A farmer has hens and cows. The total number of heads is 48 and the total number of feet is 140. How many hens are there?

Introduction / Context:
This is a classic heads-and-legs (feet) problem using simultaneous linear equations. Each animal contributes 1 head; hens have 2 feet and cows have 4 feet.

Given Data / Assumptions:

• Total heads = 48 (hens + cows).
• Total feet = 140.
• Hens have 2 feet; cows have 4 feet.

Concept / Approach:
Let h = number of hens, c = number of cows. Form two equations: h + c = 48 and 2h + 4c = 140. Solve the system to find h.

Step-by-Step Solution:
h + c = 48. 2h + 4c = 140 ⇒ divide by 2 ⇒ h + 2c = 70. Subtract: (h + 2c) − (h + c) = 70 − 48 ⇒ c = 22. Then h = 48 − 22 = 26.

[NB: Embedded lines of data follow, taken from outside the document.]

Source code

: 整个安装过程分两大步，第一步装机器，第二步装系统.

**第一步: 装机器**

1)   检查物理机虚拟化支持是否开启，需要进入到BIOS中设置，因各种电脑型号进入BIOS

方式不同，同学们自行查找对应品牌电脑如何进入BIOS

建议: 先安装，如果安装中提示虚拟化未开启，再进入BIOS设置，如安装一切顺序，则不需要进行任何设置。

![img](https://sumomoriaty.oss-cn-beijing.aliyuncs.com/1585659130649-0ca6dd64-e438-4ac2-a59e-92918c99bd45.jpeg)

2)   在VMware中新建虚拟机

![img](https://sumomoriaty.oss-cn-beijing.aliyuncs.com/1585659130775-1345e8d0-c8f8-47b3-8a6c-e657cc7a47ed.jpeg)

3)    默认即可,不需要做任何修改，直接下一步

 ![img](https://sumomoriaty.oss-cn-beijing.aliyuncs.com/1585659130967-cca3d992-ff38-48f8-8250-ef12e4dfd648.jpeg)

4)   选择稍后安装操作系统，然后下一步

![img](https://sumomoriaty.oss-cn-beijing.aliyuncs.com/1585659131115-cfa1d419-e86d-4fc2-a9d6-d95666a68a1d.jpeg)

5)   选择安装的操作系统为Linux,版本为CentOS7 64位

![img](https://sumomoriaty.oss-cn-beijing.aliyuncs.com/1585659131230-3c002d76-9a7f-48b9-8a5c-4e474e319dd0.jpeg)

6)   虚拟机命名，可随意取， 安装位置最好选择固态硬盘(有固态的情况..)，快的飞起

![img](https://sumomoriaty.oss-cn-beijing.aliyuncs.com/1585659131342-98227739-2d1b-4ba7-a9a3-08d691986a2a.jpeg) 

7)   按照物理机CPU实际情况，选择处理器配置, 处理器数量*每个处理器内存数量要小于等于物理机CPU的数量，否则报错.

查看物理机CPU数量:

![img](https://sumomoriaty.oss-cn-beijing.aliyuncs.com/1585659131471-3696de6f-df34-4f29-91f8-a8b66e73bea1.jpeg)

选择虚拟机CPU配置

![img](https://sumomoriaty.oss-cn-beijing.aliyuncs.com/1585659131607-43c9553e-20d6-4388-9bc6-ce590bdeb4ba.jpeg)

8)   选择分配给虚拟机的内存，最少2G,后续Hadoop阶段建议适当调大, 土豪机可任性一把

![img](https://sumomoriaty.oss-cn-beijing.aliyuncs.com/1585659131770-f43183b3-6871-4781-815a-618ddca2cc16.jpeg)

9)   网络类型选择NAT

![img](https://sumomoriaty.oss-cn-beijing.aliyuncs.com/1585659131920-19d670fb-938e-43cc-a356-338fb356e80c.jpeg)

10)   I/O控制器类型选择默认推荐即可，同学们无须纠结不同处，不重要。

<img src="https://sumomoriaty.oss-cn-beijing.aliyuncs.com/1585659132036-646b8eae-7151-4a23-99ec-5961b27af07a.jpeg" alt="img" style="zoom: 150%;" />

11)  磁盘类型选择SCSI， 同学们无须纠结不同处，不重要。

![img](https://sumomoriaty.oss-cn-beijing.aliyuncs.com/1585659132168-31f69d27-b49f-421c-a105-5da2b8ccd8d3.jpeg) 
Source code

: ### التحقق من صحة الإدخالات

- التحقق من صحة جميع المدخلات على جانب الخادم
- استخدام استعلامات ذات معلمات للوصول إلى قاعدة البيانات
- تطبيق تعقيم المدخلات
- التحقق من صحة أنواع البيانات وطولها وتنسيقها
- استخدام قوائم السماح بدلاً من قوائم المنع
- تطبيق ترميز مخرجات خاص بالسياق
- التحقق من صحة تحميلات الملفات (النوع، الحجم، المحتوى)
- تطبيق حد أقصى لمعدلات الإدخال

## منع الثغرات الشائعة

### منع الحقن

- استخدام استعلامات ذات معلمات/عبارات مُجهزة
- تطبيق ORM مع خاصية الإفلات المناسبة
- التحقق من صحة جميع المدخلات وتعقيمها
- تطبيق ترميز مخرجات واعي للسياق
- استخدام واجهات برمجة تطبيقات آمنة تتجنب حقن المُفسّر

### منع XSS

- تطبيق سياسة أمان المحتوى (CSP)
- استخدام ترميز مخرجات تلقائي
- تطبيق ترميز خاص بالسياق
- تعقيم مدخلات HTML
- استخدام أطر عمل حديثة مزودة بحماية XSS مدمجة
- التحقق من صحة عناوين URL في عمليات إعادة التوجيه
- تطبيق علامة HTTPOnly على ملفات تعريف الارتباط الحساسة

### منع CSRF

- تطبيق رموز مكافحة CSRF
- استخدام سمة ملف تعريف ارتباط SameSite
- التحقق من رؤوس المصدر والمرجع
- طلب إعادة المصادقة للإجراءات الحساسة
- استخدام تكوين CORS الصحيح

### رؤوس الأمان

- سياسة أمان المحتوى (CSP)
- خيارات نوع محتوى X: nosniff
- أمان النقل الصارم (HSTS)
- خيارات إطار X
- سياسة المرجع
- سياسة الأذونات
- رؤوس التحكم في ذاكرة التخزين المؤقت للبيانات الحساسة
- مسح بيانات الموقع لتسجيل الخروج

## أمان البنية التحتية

Verification / Alternative check:
Check feet: 26 hens ⇒ 52 feet; 22 cows ⇒ 88 feet; total 52 + 88 = 140. Correct.

Why Other Options Are Wrong:
22 or 23 or 24 hens do not simultaneously satisfy both equations.

Common Pitfalls:
Mixing up the number of feet per animal or making arithmetic slips while subtracting equations. Use systematic elimination to avoid errors.

Final Answer:
26